What about controls?  (I'll only do the easy ones this time.  If the transformation fails I'll do more controls.)
  • Negative control: Mix of fragments before addition of ligase.  
  • Negative control for transformation: No DNA.  
  • Positive control for ligation:  I'd need to digest a plasmid.
  • Positive control for kinase:  Do the ligation reaction with non-phosphorylated DNA
  • Positive control for transformation: One of the Honours student's successful plasmids.




Fear of cloning: time to stop stalling and just do it!

For several months I've been stalling on a relatively simple project whose completion would let us submit a nice paper.  This is the missing step in an undergraduate Honours student's project; I wrote about her project and what I need to do here.

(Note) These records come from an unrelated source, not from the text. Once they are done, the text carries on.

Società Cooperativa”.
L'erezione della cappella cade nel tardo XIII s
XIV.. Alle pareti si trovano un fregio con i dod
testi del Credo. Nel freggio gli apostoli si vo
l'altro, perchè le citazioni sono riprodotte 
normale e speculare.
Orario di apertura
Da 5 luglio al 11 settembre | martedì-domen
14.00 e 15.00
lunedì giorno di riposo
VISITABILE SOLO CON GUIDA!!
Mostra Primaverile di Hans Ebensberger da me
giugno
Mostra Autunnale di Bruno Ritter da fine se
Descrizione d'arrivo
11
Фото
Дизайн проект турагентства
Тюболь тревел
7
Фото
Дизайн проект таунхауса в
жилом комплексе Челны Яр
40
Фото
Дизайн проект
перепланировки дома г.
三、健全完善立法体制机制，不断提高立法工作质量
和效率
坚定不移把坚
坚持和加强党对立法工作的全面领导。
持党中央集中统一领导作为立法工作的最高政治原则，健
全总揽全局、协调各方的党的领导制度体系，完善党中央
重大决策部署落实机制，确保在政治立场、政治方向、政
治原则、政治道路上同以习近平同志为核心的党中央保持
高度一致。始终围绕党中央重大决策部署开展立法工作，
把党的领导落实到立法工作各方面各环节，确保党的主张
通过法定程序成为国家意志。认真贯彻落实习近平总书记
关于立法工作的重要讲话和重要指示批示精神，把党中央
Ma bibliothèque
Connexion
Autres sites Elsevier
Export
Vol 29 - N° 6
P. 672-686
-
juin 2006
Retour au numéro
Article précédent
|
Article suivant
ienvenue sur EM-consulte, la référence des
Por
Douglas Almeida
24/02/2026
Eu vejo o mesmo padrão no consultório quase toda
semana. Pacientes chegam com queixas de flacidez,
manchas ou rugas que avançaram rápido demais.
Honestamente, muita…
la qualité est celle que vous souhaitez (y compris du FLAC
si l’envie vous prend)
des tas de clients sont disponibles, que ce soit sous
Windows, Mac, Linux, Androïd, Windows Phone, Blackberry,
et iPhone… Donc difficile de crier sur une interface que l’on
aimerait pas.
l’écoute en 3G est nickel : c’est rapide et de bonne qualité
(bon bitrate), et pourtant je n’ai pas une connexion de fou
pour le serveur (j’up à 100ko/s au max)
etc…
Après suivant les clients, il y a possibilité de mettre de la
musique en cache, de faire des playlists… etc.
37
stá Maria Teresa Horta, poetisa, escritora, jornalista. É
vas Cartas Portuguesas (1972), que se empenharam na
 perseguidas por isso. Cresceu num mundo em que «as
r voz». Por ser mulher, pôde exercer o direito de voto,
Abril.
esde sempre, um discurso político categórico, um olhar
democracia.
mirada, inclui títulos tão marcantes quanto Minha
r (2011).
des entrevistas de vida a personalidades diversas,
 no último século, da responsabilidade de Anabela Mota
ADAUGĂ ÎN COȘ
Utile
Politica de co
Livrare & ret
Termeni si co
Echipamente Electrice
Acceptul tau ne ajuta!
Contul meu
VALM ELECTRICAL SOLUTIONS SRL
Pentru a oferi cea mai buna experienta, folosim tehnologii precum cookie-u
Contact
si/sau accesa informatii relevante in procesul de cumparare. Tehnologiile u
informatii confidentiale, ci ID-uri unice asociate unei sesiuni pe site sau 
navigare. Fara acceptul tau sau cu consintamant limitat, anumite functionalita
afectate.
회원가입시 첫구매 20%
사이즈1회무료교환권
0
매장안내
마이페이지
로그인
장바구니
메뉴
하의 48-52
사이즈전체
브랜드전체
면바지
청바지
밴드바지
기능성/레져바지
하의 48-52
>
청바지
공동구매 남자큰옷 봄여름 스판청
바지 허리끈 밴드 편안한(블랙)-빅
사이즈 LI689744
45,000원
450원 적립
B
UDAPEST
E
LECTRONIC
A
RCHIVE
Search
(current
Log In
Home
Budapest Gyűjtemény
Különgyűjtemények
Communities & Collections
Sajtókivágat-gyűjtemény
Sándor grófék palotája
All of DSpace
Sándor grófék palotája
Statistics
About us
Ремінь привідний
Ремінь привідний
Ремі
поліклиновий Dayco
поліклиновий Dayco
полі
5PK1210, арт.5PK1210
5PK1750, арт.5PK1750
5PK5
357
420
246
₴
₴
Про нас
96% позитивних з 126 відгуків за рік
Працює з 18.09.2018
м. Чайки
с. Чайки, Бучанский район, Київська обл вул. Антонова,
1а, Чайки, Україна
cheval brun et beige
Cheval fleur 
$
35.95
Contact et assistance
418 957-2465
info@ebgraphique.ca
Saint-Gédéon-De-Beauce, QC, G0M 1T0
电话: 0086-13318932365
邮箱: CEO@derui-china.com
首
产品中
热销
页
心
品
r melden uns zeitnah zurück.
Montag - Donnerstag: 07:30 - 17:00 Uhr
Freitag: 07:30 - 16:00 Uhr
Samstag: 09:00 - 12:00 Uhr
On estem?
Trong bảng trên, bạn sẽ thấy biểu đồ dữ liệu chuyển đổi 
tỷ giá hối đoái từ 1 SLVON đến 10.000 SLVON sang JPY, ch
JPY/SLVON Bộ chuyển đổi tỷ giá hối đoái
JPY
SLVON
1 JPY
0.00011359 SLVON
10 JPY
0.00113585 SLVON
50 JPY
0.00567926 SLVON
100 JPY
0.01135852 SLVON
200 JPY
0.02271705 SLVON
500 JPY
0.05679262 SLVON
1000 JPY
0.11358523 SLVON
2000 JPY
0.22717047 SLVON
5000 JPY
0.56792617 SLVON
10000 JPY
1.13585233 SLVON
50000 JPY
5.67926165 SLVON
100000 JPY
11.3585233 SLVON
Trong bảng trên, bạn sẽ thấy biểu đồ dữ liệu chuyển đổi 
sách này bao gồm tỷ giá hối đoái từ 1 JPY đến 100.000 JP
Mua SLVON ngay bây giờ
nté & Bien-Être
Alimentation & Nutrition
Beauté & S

  1. Starting with a circular plasmid containing the short 'Toxin' and 'Antitoxin' genes, I'll use inverse PCR to amplify a linear fragment that lacks most of the coding sequences of the Antitoxin gene.
  2. I'll also amplify (or find) a SpcR cassette.
  3. I'll ligate these two molecules together to create a circular plasmid with the SpcR cassette replacing the Antitoxin gene.  I could do this by blunt-end ligation (what the Honours student originally did) or do it as the student originally planned, using conventional ligation of 'sticky ends' generated by digesting both fragments with a restriction enzyme whose site is present at all the ends (she designed it into the primers).  I think she changed her plan because our stock of this enzyme was inactive.
  4. I'll use this plasmid (linearized by cutting somewhere in the vector) to transform the bacterium Actinobacillus pleuropneumoniae to SpcR.
  5. I'll use PCR of chromosomal DNA from the new resistant transformant to check that the original antitoxin gene has been replaced by the SpcR cassette.
  6. Next I'll do a transformation assay on this mutant to see if its competence has changed, with the wildtype and toxin mutant as positive controls.


Step 1 actually requires that I get off my butt and:

  1. Resuspend the primers at the appropriate concentration of TE (or water?).  (Check with the grad student.)
  2. Find the PCR reagents. (Ask the grad student).
  3. Find the template.  (Find info provided by Honours student before she left.)
  4. Learn how to run the PCR machine (Ask the grad student.)